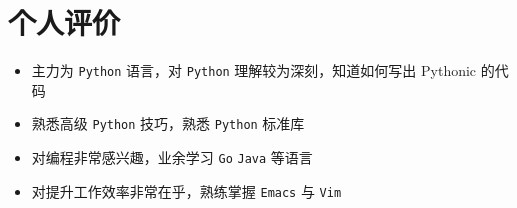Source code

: \documentclass[11pt]{article}
\begin{document}
\section{个人评价}
\label{sec:orgbb40a23}
\begin{itemize}
\item 主力为 \texttt{Python} 语言，对 \texttt{Python} 理解较为深刻，知道如何写出 Pythonic 的代码
\item 熟悉高级 \texttt{Python} 技巧，熟悉 \texttt{Python} 标准库
\item 对编程非常感兴趣，业余学习 \texttt{Go} \texttt{Java} 等语言
\item 对提升工作效率非常在乎，熟练掌握 \texttt{Emacs} 与 \texttt{Vim}
\end{itemize}
\end{document}
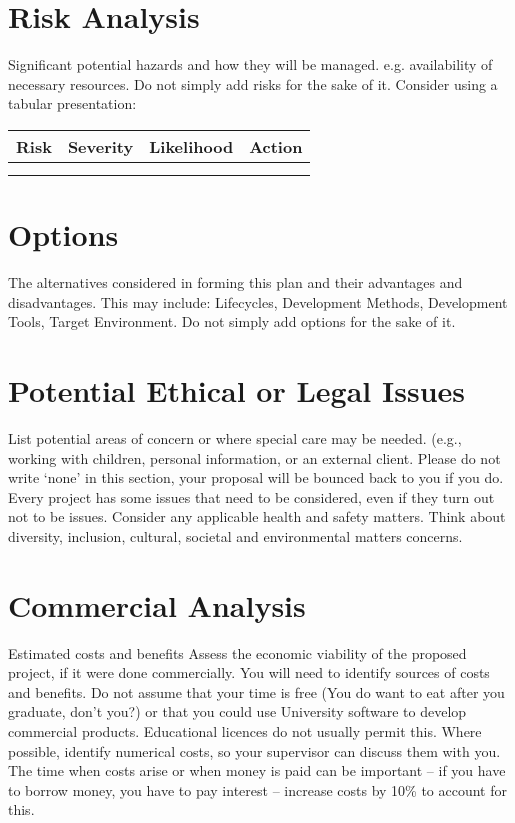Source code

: \documentclass[a4paper,11pt]{techplan}
\begin{document}
\section*{Risk Analysis}
Significant potential hazards and how they will be managed. e.g. availability of necessary resources.  Do not simply add risks for the sake of it.  Consider using a tabular presentation:

\begin{center}
    \begin{tabularx}{\textwidth}{|X|X|X|X|}
    \hline
    \textbf{Risk} & \textbf{Severity} & \textbf{Likelihood} & \textbf{Action} \\[1ex]
    \hline
    & & & \\
    \hline
    & & & \\
    \hline
    \end{tabularx}
\end{center}

\section*{Options}

The alternatives considered in forming this plan and their advantages and disadvantages.  This may include:
Lifecycles, Development Methods, Development Tools, Target Environment.
Do not simply add options for the sake of it.

\section*{Potential Ethical or Legal Issues}

List potential areas of concern or where special care may be needed. (e.g., working with children, personal information, or an external client. Please do not write ‘none’ in this section, your proposal will be bounced back to you if you do. Every project has some issues that need to be considered, even if they turn out not to be issues. Consider any applicable health and safety matters. Think about diversity, inclusion, cultural, societal and environmental matters concerns.

\section*{Commercial Analysis}

Estimated costs and benefits
Assess the economic viability of the proposed project, if it were done commercially. You will need to identify sources of costs and benefits. Do not assume that your time is free (You do want to eat after you graduate, don’t you?) or that you could use University software to develop commercial products. Educational licences do not usually permit this. Where possible, identify numerical costs, so your supervisor can discuss them with you. The time when costs arise or when money is paid can be important – if you have to borrow money, you have to pay interest – increase costs by 10\% to account for this.
\end{document}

§ **ASSIGNMENT**
Scan the lines above for "Python", then copy every one that has it.

§ **OUTPUT OF THE EXERCISE**
\item 主力为 \texttt{Python} 语言，对 \texttt{Python} 理解较为深刻，知道如何写出 Pythonic 的代码
\item 熟悉高级 \texttt{Python} 技巧，熟悉 \texttt{Python} 标准库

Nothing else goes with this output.